Political issues, personal reflexions and other things from a spanish teacher
It's a minor issue after everything that has happened in the last week at Spain, I know. But I can't take it from my mind.
I think the first time I herd the reasoning was stated by Arnaldo Otegui, ETA's political arm speaker, when one of the arguments he stand against an involvement of ETA in the bombs was that "the victims were innocent. They were workers". On the manifestations around Spain against terrorists acts that happend on friday afternoon, several people chanted and showed the same argument: "they were students, blue-collar workers, innocent people who didn't deserve this".
This reasoning sicks me. Are we trying to say that if they were bankers, the pain would have been less? That if they have planted the bombs on a soccer training camp, killing only millonaires playes, mourn should have been declined? That if the killed were ex-convicteds, it could be somehow justified? And not to mention if they were policemen...
I see two dangerous features on this reasoning. The first one is that, although publically speaking, everyone says that the price of a life is infinite, in our mind there are people who are more innoccent than other, who deserve living more than other. And that appears a very fascist and nazi thinking to me.
The second one is that Spain thinking against terrorism hasn't change as much as we wanted to think from the one we had 30 years ago, when the assasination of a policeman, a member of the Guardia Civil or even a politician was seeen as a minor matter, when their funerals were hidden, as if they deserved it somehow.
I cried for everyone of the victims of the attack, didn't matter if there were homeless or bimilionaires. Wealth won't take their lives back: it's shouldn't make differences in why the died.

Comments
on Mar 24, 2004
You´re right: The pain is the same whatever the victim is.
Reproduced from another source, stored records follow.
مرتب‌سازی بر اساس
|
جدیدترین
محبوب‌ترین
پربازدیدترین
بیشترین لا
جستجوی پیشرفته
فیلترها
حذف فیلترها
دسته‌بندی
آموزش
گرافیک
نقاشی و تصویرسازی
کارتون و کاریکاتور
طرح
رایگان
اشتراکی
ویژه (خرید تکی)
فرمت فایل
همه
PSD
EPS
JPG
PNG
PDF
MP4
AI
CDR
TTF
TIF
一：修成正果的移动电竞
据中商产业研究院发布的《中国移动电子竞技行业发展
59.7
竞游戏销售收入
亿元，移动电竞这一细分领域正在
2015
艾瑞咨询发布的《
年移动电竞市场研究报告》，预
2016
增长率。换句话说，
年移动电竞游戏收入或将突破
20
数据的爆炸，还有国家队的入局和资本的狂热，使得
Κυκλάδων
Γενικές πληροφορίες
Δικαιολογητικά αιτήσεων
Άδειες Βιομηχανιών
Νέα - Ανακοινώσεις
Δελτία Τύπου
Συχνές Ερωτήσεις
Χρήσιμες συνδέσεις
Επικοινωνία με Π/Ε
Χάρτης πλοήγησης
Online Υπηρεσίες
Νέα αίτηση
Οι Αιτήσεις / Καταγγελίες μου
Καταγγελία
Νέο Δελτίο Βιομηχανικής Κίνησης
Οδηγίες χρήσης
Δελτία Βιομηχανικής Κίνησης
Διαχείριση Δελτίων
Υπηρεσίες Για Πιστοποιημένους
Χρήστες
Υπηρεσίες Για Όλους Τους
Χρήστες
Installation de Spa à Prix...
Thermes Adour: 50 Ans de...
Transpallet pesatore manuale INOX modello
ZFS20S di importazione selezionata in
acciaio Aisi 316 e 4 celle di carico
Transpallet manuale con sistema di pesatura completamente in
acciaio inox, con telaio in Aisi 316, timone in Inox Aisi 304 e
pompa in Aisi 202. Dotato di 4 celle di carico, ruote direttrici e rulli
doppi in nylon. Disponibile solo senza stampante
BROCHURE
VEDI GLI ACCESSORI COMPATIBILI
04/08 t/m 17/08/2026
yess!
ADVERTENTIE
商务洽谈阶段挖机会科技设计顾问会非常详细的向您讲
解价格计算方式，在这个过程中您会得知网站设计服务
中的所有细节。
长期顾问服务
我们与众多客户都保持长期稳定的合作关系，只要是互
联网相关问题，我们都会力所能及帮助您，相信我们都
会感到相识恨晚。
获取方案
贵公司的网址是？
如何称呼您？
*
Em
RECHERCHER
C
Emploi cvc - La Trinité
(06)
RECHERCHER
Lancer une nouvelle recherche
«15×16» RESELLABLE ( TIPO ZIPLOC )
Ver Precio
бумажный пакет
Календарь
In fact, the only difference is the one that Otegui does when saying that some of the spanish population is "innocent" and other one is "a target". For is terrible that someone makes that distinction, but we always have to try to get inside the mind and the way people thinks to try to make see them they´re wrong: if you simply say "damm you, you´re a bastard" we are not giving any good point to convince or discuss, we are just putting ourselves to his level.

For example, in an old interview journalist Jon Sistiaga to Ahmed Yasin, Jon asked Ahmed what he thought about terrorism, and he said "I hate terrorism, I really blame it".

To us, it´s a terrible mistake, because until some days ago he was the head of one of the mos (in)famous terrorist group of the world, but for him the are "martyrs" and the terrorists are Israel´s soldiers.

We always have to analize all the angles. We must try to see in 3d and not react immidiatly.

And one thing that we should analize is why when ETA killed president Carrero Blanco or torturer Melitón Manzanas the were aclamed as heroes by a great part of the population and nowadays is that great part of the population blame them. Have they changed their methods or their aspirations? No. What has happened then? And why nowadays we have news about ETA everyday (it really doesn´t matter what they say, but it seems that every newspaper and newscast must talkabout ETA) and some years ago we only talked about them when there was an attack?
on Mar 24, 2004
I made some typos, please excuse me.

"For is terrible that someone " should be "For me is terrible that someone", "head of one of the mos" is "head of one of the most" and I made a grammar mistake when talking aboy Jon and Ahmed.